The cocoon sign is present in at least 15% of patients with TTTS. Its recognition is important to prevent a misdiagnosis of TTTS. The cocoon sign is diagnosed when sonograms show a donor twin with severe oligohydramnios that is enveloped by dividing membranes and connected to the uterine wall by a laminar stalk of these membranes. [22, 6]

In TTTS, the recipient twin has progressive biventricular hypertrophy with predominant right ventricular systolic and biventricular diastolic dysfunction. Despite amnioreduction, the cardiovascular disease persists and even progresses in many recipient twins. [23, 24]

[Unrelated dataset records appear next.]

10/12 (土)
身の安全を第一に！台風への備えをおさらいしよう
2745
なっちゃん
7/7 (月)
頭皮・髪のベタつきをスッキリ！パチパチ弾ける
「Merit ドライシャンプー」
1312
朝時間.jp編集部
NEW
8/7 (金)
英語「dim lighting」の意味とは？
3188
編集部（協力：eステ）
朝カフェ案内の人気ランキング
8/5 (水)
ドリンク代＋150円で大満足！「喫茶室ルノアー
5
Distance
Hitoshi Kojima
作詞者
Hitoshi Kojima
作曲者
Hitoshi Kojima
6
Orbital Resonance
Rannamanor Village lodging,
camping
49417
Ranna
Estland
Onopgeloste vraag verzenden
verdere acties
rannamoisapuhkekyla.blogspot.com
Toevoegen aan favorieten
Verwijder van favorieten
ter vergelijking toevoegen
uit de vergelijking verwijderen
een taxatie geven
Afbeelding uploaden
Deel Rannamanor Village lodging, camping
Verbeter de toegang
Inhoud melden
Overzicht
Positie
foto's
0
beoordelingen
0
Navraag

De Vries et al described 2 patients with lenticulostriate vasculopathy associated with TTTS. Lenticulostriate vasculopathy can be seen in an increasing number of clinical conditions, among which congenital infections and chromosomal abnormalities are best known. On transfontanelle sonography, the small arteries supplying the basal ganglia are indistinct from the brain parenchyma in normal infants. Bright, linear branched-candlestick stripes in these regions suggest lenticulostriate vasculopathy. [25]

Degree of confidence

Sonography is useful in predicting placentation, a process that may be helpful in predicting fetal outcome. In severe cases, the diagnosis of twin-to-twin transfusion syndrome (TTTS) is generally straightforward when imaging shows a single placenta with massive polyhydramnios in the sac of the recipient twin and a stuck donor twin attached to the uterine wall. Poor mobility and obvious growth discordance are often present. Mild forms may be difficult to diagnose because of the lack of uniform criteria. However, this possibility should be suspected whenever the amniotic fluid differs between the amniotic cavities regardless of the weight discordance between the twins.

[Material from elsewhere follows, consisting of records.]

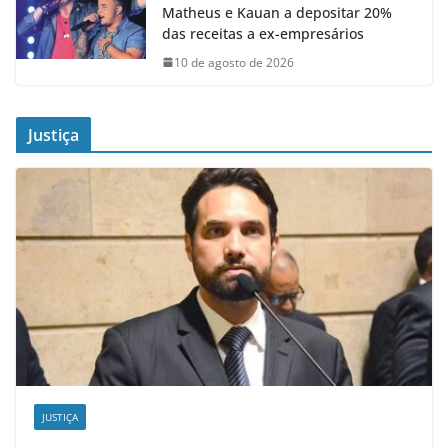
Matheus e Kauan a depositar 20%
das receitas a ex-empresários
10 de agosto de 2026
Justiça
JUSTIÇA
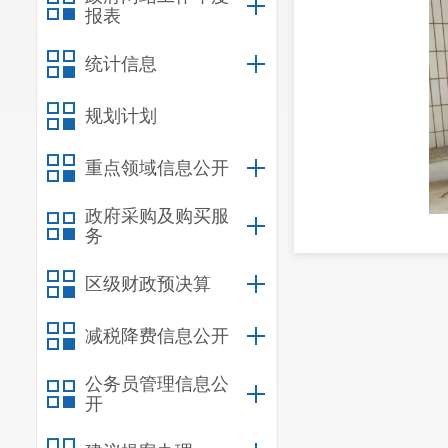
报表
统计信息
规划计划
重点领域信息公开
政府采购及购买服
务
区级财政预决算
减税降费信息公开
公务员管理信息公
开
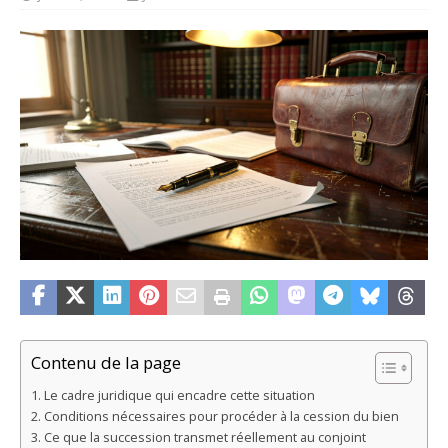
Contenu de la page
Le cadre juridique qui encadre cette situation
Conditions nécessaires pour procéder à la cession du bien
Ce que la succession transmet réellement au conjoint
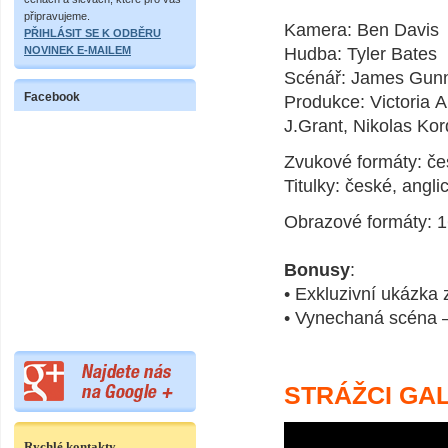
připravujeme.
Kamera: Ben Davis
PŘIHLÁSIT SE K ODBĚRU
NOVINEK E-MAILEM
Hudba: Tyler Bates
Scénář: James Gunn
Facebook
Produkce: Victoria A
J.Grant, Nikolas Ko
Zvukové formáty: če
Titulky: české, angl
Obrazové formáty: 16
Bonusy
:
• Exkluzivní ukázka z
• Vynechaná scéna 
STRÁŽCI GA
Rychlé kontakty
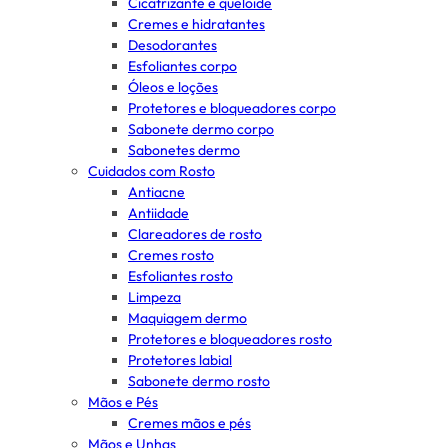
Cicatrizante e queloide
Cremes e hidratantes
Desodorantes
Esfoliantes corpo
Óleos e loções
Protetores e bloqueadores corpo
Sabonete dermo corpo
Sabonetes dermo
Cuidados com Rosto
Antiacne
Antiidade
Clareadores de rosto
Cremes rosto
Esfoliantes rosto
Limpeza
Maquiagem dermo
Protetores e bloqueadores rosto
Protetores labial
Sabonete dermo rosto
Mãos e Pés
Cremes mãos e pés
Mãos e Unhas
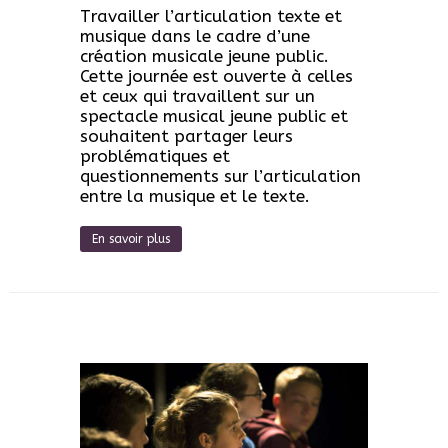
Travailler l’articulation texte et
musique dans le cadre d’une
création musicale jeune public.
Cette journée est ouverte à celles
et ceux qui travaillent sur un
spectacle musical jeune public et
souhaitent partager leurs
problématiques et
questionnements sur l’articulation
entre la musique et le texte.
En savoir plus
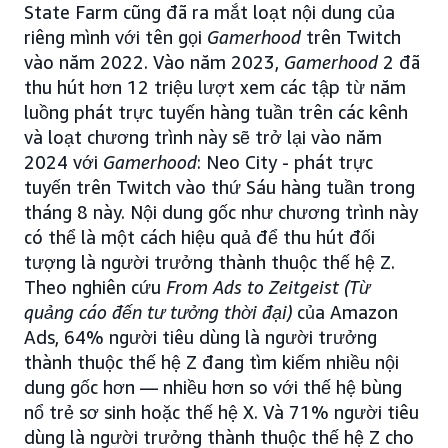
State Farm cũng đã ra mắt loạt nội dung của
riêng mình với tên gọi
Gamerhood
trên Twitch
vào năm 2022. Vào năm 2023,
Gamerhood
2 đã
thu hút hơn 12 triệu lượt xem các tập từ năm
luồng phát trực tuyến hàng tuần trên các kênh
và loạt chương trình này sẽ trở lại vào năm
2024 với
Gamerhood
: Neo City - phát trực
tuyến trên Twitch vào thứ Sáu hàng tuần trong
tháng 8 này. Nội dung gốc như chương trình này
có thể là một cách hiệu quả để thu hút đối
tượng là người trưởng thành thuộc thế hệ Z.
Theo nghiên cứu
From Ads to Zeitgeist (Từ
quảng cáo đến tư tưởng thời đại)
của Amazon
Ads, 64% người tiêu dùng là người trưởng
thành thuộc thế hệ Z đang tìm kiếm nhiều nội
dung gốc hơn — nhiều hơn so với thế hệ bùng
nổ trẻ sơ sinh hoặc thế hệ X. Và 71% người tiêu
dùng là người trưởng thành thuộc thế hệ Z cho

The overall sensitivities and specificities of spectral and color Doppler ultrasonography in MC twins for in vivo detection of arterioarterial anastomoses are 85% and 97.3%, respectively. Detection rates increase with late gestations, with anterior placentas, and with large-diameter arterioarterial anastomoses. When arterioarterial anastomoses are identified, 15% of pregnancies develop TTTS, as compared with 61% when no arterioarterial anastomoses are seen (odds ratio, 8.6).

False positives/negatives

False-positive diagnoses are possible with twin oligohydramnios-polyhydramnios sequences and dichorionic twin pregnancies with fused placentas and growth retardation.